You still haven't explained where these rights come from.
Should I believe that I have rights because LiberationIT *says* I do?
If we have rights, they must originate somewhere, and you must be able to defend that source with some logic. If your say so is the source of my rights, then aren't my rights a bit precarious?
I will ask it a different way: what gives you the idea that you have any rights at all? How are you different from, say, a tree, or a deer in the woods? Or do those things have the same rights you do? If so, how? If not, why?

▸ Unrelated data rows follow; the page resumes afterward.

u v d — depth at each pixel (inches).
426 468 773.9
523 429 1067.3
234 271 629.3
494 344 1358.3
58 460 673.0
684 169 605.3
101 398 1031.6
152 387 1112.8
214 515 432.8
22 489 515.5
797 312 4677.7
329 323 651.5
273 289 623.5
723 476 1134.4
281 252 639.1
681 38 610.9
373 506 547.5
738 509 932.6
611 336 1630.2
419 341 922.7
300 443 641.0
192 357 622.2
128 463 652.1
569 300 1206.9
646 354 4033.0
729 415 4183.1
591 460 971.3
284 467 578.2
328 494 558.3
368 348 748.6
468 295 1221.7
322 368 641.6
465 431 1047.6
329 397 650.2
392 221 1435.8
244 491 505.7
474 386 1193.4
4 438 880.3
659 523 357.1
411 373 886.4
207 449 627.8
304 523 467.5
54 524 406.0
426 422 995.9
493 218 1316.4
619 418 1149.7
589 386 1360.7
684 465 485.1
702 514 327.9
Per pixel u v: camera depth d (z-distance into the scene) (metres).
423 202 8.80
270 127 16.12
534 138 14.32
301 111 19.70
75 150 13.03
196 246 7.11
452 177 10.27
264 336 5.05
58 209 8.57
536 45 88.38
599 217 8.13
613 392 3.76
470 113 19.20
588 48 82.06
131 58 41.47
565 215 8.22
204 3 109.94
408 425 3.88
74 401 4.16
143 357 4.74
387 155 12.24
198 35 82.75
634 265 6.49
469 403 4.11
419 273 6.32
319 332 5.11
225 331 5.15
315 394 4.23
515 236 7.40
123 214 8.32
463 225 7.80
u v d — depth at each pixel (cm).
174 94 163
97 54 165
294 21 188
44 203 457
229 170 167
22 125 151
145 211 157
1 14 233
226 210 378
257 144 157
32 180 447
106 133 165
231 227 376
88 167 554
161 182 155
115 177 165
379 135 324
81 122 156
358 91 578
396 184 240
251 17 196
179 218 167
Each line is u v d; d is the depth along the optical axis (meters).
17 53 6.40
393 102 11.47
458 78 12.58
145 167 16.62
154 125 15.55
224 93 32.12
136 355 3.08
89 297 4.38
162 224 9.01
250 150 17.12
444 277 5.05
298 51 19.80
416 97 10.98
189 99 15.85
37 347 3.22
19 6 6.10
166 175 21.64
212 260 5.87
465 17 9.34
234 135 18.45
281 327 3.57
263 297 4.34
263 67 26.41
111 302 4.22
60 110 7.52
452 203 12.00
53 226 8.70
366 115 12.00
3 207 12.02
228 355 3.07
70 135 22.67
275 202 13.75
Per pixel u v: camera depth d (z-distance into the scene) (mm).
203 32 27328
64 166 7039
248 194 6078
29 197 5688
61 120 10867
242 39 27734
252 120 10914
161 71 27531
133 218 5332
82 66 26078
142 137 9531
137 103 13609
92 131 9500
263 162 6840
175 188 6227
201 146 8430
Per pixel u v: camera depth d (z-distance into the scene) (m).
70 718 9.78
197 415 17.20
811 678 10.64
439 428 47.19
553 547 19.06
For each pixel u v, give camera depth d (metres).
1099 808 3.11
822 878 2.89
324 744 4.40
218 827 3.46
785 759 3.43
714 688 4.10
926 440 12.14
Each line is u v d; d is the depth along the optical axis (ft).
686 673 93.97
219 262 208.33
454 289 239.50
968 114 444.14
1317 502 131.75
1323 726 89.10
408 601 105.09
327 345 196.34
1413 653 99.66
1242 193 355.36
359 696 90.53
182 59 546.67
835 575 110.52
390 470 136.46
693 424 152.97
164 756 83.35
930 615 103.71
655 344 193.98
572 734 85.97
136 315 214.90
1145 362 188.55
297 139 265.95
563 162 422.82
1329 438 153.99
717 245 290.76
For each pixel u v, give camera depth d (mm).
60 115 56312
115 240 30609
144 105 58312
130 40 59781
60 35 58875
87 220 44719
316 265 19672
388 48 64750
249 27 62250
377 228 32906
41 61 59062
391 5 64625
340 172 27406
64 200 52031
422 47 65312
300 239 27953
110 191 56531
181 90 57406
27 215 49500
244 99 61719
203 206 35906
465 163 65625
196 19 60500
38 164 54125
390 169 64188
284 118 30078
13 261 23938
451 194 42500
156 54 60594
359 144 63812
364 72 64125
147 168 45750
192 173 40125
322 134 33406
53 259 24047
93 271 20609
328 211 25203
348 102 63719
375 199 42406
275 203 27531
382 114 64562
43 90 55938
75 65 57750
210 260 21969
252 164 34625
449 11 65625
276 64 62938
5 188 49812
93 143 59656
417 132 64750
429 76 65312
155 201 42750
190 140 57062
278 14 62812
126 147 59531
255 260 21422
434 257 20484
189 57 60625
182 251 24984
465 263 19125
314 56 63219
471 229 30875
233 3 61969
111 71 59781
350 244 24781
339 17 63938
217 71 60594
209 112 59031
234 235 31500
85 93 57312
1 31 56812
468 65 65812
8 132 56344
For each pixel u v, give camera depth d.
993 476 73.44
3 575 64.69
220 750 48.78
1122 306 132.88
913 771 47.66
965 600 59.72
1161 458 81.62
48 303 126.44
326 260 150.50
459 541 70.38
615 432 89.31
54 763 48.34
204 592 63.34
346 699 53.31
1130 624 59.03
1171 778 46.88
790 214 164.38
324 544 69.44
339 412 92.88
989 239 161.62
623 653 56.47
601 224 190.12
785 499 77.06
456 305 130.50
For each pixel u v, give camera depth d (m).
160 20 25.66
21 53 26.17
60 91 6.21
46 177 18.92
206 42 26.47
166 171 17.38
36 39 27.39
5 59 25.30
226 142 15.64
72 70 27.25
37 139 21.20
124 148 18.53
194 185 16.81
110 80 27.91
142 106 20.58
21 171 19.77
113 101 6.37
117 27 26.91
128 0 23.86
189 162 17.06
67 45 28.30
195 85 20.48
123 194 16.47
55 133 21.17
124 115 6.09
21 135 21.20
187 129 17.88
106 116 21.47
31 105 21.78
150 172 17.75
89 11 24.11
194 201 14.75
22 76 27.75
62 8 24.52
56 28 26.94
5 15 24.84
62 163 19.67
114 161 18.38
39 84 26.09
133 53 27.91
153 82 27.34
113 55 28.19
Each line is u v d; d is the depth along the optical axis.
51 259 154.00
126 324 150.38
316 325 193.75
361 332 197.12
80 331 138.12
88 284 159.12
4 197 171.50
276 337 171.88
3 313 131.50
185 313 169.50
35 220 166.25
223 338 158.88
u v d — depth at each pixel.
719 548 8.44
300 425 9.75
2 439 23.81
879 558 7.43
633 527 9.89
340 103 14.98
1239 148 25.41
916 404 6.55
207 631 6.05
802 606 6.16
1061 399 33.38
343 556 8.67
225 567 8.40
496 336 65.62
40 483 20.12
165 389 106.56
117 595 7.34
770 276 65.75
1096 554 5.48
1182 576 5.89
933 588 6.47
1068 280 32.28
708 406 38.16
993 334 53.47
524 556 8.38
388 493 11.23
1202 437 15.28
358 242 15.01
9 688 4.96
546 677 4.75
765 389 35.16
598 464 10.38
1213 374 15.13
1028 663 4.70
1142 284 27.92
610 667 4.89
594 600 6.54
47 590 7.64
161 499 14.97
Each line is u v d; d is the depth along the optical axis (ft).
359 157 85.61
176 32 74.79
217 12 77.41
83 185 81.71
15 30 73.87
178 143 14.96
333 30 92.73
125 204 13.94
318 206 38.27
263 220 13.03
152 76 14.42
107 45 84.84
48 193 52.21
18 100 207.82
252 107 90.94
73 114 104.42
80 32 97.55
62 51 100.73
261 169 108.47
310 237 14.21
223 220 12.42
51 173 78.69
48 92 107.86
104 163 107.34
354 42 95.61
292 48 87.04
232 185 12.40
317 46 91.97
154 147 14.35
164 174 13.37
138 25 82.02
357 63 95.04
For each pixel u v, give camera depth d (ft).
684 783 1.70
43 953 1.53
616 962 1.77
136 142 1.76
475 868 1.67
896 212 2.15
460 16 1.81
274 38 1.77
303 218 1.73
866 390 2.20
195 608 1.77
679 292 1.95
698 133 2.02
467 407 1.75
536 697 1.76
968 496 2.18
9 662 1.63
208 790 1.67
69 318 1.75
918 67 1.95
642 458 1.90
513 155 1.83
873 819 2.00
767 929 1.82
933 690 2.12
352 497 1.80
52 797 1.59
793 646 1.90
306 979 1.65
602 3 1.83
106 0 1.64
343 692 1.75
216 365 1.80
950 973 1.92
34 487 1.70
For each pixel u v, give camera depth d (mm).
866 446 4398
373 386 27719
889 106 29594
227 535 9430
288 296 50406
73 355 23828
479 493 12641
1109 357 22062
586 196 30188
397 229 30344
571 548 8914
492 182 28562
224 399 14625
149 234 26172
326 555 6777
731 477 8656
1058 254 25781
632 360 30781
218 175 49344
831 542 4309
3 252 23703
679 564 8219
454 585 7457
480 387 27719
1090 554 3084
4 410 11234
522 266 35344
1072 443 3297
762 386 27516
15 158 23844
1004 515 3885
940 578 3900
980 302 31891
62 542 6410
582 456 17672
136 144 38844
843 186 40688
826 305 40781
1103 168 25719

If we can go around declaring, "I have this right and I have that right," without any basis in logic, without any source or rational defense, as you have done here, then who is to say 'my right' is not valid? What if I *say* I have the right to...welfare?
When Hillary says we have a right to health care, she is wrong.
Why would that be wrong? Isn't she able to make a declaration of what rights are and expect us to believe it because she says it is so, just as you have done, without any explanation of where that right comes from?
Ones rights cannot impose obligations on others.
Why not?
I can't argue with that.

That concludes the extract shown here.